The attack underscores the damage that can result when a device is compromised by even a “one shot” attack that lasts only a short period of time, said Will Strafach, founder of Sudo Security Group and an expert in iOS security.
“Persistence requires additional exploit(s) and allows active surveillance, but increases the possibility of detection,” he said. “A non persistent attack can nab large amounts of historical data which is likely no less damaging, as many folks (even with Signal and WhatsApp) do not routinely delete data, as they assume data-at-rest on their device to be safe.”

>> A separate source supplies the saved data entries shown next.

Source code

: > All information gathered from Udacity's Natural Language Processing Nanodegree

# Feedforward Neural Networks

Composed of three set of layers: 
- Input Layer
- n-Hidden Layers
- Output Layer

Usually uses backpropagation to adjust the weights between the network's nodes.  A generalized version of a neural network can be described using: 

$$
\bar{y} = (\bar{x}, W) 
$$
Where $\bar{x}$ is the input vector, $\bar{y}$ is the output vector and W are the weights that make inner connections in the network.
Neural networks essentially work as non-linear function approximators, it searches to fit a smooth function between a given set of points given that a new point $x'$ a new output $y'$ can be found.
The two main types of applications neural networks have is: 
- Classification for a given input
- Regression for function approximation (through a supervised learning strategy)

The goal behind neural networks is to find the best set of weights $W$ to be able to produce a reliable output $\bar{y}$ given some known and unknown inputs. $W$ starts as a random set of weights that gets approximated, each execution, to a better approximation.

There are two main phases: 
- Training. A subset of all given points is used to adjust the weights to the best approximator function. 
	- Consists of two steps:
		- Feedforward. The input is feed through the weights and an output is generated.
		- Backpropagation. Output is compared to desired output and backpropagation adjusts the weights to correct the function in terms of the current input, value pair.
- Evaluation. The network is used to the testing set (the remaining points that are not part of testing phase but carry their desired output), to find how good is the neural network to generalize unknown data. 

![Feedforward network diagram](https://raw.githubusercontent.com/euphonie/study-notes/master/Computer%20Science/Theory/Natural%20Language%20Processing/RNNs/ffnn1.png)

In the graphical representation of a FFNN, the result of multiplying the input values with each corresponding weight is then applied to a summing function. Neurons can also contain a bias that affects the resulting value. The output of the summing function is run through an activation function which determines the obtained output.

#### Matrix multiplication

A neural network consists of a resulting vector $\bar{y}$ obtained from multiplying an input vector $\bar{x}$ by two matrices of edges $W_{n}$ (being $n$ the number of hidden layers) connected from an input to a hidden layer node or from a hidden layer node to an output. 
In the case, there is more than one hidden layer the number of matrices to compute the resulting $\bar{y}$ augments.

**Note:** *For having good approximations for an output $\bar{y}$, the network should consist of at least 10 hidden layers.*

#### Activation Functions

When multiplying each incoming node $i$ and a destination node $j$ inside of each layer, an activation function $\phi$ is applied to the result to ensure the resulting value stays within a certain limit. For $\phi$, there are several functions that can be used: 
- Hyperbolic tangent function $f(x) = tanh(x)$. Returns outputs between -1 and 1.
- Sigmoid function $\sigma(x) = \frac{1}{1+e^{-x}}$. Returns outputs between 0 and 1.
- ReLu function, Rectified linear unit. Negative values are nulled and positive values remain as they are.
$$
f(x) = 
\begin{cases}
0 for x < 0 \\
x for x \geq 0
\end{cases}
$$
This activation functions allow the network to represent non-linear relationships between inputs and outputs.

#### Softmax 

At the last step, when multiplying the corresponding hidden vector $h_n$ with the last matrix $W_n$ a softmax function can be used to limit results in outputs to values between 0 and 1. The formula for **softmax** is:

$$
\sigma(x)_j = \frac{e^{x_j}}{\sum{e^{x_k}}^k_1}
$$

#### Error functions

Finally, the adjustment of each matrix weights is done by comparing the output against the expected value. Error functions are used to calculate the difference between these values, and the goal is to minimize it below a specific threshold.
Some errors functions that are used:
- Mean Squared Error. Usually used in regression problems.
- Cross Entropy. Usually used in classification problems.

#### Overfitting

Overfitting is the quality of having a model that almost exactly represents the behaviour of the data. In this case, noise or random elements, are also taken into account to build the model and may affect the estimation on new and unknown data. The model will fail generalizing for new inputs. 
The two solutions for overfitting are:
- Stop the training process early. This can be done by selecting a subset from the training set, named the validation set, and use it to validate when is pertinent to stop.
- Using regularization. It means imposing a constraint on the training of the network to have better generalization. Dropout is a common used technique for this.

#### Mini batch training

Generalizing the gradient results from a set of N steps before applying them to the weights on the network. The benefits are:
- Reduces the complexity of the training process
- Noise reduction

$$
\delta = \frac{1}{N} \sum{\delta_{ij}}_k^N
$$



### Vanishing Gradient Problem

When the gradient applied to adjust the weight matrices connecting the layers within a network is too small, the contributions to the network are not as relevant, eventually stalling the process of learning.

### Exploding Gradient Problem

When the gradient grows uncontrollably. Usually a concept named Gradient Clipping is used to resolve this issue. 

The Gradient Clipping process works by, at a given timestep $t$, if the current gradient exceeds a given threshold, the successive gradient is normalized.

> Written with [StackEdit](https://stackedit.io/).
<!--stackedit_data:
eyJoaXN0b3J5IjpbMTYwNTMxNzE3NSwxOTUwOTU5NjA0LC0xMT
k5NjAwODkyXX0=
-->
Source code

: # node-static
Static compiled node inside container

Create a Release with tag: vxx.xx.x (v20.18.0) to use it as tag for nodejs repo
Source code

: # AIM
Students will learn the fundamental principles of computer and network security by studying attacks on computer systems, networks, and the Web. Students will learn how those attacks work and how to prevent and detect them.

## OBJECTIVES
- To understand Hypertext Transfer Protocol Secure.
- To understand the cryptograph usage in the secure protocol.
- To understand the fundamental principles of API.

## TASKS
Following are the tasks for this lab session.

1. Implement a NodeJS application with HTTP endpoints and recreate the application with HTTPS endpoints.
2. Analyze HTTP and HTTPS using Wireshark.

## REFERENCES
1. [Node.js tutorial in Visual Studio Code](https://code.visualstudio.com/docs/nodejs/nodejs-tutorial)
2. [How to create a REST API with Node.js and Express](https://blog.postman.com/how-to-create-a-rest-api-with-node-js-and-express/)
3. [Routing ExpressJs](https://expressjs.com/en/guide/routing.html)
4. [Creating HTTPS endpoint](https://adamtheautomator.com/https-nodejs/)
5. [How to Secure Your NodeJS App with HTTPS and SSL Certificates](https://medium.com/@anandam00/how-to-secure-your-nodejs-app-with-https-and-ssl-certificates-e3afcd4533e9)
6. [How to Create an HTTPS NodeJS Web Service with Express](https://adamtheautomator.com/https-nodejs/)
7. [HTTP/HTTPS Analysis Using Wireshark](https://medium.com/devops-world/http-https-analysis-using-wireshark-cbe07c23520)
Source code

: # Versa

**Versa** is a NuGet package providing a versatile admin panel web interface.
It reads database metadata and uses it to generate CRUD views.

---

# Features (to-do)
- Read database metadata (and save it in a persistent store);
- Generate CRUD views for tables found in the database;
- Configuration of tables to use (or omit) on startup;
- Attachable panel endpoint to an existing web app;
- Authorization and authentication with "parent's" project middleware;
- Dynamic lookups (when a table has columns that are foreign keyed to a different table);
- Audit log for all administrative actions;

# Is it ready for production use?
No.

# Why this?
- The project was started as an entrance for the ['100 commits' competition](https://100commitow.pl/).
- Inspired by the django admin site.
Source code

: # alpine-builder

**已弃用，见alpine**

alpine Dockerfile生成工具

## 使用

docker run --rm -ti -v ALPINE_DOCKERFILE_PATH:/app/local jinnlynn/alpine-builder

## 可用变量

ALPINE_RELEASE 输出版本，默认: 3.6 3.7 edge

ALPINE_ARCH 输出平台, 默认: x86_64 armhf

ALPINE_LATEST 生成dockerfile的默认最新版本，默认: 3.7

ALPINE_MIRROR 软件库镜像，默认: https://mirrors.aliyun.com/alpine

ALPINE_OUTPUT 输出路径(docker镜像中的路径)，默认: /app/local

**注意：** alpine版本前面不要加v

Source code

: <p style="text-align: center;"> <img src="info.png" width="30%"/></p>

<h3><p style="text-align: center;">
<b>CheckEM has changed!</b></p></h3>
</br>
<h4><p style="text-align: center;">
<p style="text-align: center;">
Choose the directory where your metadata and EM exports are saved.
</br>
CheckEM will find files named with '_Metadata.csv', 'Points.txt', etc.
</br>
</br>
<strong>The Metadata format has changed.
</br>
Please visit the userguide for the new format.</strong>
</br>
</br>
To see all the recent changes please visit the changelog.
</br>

Anyone in Cupertino got a fuzzer?
Many of the exploits that installed the implant were the result of flaws the Project Zero researchers said would have been easy to catch with standard quality assurance and code-hardening processes. An exploit chain that targeted iOS versions 11 through 11.4.1 over a 10-month span, for instance, included a sandbox escape that was the result of a “severe security regression” refactoring that mistakenly broke an important security check for validating messages from interprocess communications, or IPC, in iOS.
“It’s difficult to understand how this error could be introduced into a core IPC library that shipped to end users,” Beer wrote. “While errors are common in software development, a serious one like this should have quickly been found by a unit test, code review or even fuzzing. It’s especially unfortunate as this location would naturally be one of the first ones an attacker would look.”
A different exploit chain exploiting iOS 12 and 12.1 similarly exploited vulnerabilities the Project Zero researchers said should have been caught before shipping. Beer wrote:
It’s the kernel bug used here which is, unfortunately, easy to find and exploit (if you don’t believe me, feel free to seek a second opinion!). An IOKit device driver with an external method which in the very first statement performs an unbounded memmove with a length argument directly controlled by the attacker:
The contents of the
struct_inbuffer are completely attacker-controlled.
Similar to iOS Exploit Chain 3 [mentioned above], it seems that testing and verification processes should have identified this exploit chain.
Challenging the perceived scarcity of iOS exploits
The campaign is concerning, because it challenges the conventional thinking that iOS vulnerabilities are exploited only in limited instances and then only against highly targeted individuals. The price for a single exploit chain is typically valued in the millions of dollars, in part because of the perceived scarcity of the flaws. The attackers’ ability to continuously exploit vulnerabilities over two years—and to do so in a way that was easy for others to see—demonstrates a new wrinkle to iOS exploitation.
“To see an attacker do this with iOS exploits is interesting,” said Wardle, an Apple security expert who previously worked as a hacker for the National Security Agency. “It shows that this group has no problem acquiring these capabilities and likely can acquire more if needed.”